Looking at multiple levels of optical winds can be useful in analyzing the amount of wind shear over an area in near-real time. In this case, the tool shows limited wind shear, so one would expect storms to be a bit more short lived. Would it be possible to add wind shear fields directly into this tool for quicker analysis?

Optical winds for the ILM CWA on 6/15 at 18Z showing little difference in the winds between the 800-600mb and 600-400 mb levels.
4 panel of the GLM data at ILM around 19 UTC illustrates Flash Extent Density (top right), Minimum Flash Area (bottom left) and Total Optical Energy (bottom right).
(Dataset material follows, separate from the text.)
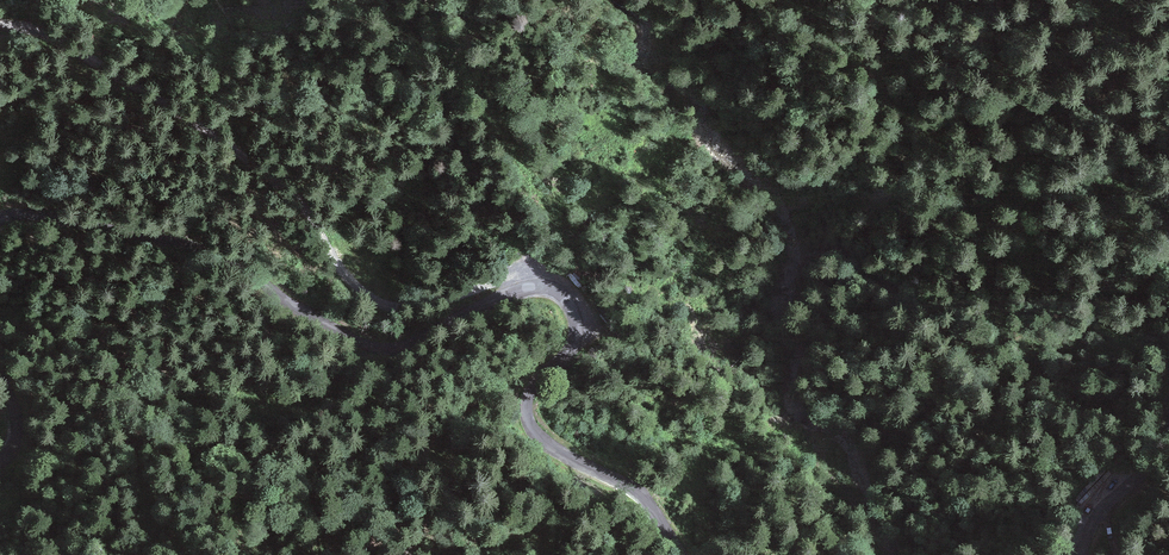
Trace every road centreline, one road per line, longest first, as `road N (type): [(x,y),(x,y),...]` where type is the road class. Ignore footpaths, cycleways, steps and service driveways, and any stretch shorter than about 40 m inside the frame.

We adjusted the colormap of the minimum flash area so that we could identify the updrafts more easily since the minimum flash areas were under 100km^2 and the default map was set to cover images up to 2000km^2. This allowed us to identify which storms featured the strongest updrafts which when combined with data from the Flash Extent Density, we could watch for storms that were strengthening and thus posed a greater need for a warning.

Three Body Scattered Spike & ProbHail

Three body scattered spike is visible in the storm in the top right panel.
ProbHail shows values of ~65% when the three body scattered spike appears with MESH values over 2” supporting the likelihood of at least severe size hail in the discrete cell.

Watching the meteogram on this storm, we can see the probhail values jumped up to 65% over the last 15 minutes. It’s probably best to have ProbHail values of 60% or more last for a few volume scans because that suggests the residence time in the hail growth zone is long enough for hail to grow and become 1” in diameter or larger.